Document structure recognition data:
* * * * * * *

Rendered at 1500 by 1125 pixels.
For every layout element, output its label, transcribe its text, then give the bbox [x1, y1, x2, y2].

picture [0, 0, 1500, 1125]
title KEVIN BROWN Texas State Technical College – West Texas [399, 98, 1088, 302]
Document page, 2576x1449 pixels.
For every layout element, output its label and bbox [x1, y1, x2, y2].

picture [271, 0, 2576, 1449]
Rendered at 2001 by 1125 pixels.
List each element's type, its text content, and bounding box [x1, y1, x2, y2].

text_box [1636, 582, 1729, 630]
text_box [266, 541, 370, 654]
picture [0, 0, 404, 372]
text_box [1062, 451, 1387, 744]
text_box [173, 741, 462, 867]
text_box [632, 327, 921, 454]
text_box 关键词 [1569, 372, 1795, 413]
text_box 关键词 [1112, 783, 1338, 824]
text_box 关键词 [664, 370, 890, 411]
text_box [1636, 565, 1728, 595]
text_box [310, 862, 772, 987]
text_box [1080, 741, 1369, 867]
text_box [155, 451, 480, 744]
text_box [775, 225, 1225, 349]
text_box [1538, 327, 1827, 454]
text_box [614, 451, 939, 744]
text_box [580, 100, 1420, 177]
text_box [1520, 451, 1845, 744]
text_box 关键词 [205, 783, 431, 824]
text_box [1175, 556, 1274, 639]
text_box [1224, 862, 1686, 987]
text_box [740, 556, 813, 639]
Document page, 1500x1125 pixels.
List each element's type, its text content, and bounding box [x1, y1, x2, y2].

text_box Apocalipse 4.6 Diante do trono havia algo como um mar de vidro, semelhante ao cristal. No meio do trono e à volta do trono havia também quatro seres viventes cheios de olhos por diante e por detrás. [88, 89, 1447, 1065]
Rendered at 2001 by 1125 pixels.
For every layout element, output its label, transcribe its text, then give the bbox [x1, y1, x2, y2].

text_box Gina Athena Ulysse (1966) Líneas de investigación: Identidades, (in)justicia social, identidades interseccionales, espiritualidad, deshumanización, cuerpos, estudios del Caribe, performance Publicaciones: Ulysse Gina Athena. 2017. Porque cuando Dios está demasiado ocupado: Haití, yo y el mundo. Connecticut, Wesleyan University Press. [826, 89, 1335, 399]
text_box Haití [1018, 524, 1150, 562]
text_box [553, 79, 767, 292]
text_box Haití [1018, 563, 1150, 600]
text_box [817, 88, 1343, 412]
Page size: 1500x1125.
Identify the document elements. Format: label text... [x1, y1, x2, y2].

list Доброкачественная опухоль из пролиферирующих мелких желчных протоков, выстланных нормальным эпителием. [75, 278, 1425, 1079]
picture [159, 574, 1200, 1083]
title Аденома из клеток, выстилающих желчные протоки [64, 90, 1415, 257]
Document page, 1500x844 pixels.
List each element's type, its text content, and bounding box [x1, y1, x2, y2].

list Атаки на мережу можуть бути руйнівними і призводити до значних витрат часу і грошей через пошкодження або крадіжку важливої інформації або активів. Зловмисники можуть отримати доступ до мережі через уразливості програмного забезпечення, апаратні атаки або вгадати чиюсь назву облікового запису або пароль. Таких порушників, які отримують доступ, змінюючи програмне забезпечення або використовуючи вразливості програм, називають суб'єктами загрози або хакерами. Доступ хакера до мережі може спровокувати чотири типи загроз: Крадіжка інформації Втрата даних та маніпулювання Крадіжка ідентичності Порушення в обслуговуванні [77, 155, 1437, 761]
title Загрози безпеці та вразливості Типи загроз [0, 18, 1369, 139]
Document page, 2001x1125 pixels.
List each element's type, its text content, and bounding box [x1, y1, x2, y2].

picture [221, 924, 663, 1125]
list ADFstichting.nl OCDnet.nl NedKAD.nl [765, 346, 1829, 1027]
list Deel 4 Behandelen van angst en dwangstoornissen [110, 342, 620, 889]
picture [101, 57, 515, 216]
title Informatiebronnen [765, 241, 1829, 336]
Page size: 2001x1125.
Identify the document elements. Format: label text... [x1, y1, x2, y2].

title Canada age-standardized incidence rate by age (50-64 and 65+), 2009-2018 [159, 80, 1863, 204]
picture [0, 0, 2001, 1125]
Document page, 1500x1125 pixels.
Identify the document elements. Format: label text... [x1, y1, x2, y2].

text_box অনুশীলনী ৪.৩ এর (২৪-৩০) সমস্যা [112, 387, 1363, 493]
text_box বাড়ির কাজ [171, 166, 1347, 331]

* * * * * * *

ABOUT THIS EXERCISE: Extract every line containing the string "pixels" from the data above.

SOLUTION TO THIS EXERCISE:
Rendered at 1500 by 1125 pixels.
Document page, 2576x1449 pixels.
Rendered at 2001 by 1125 pixels.
Document page, 1500x1125 pixels.
Rendered at 2001 by 1125 pixels.
Document page, 1500x844 pixels.
Document page, 2001x1125 pixels.
Document page, 1500x1125 pixels.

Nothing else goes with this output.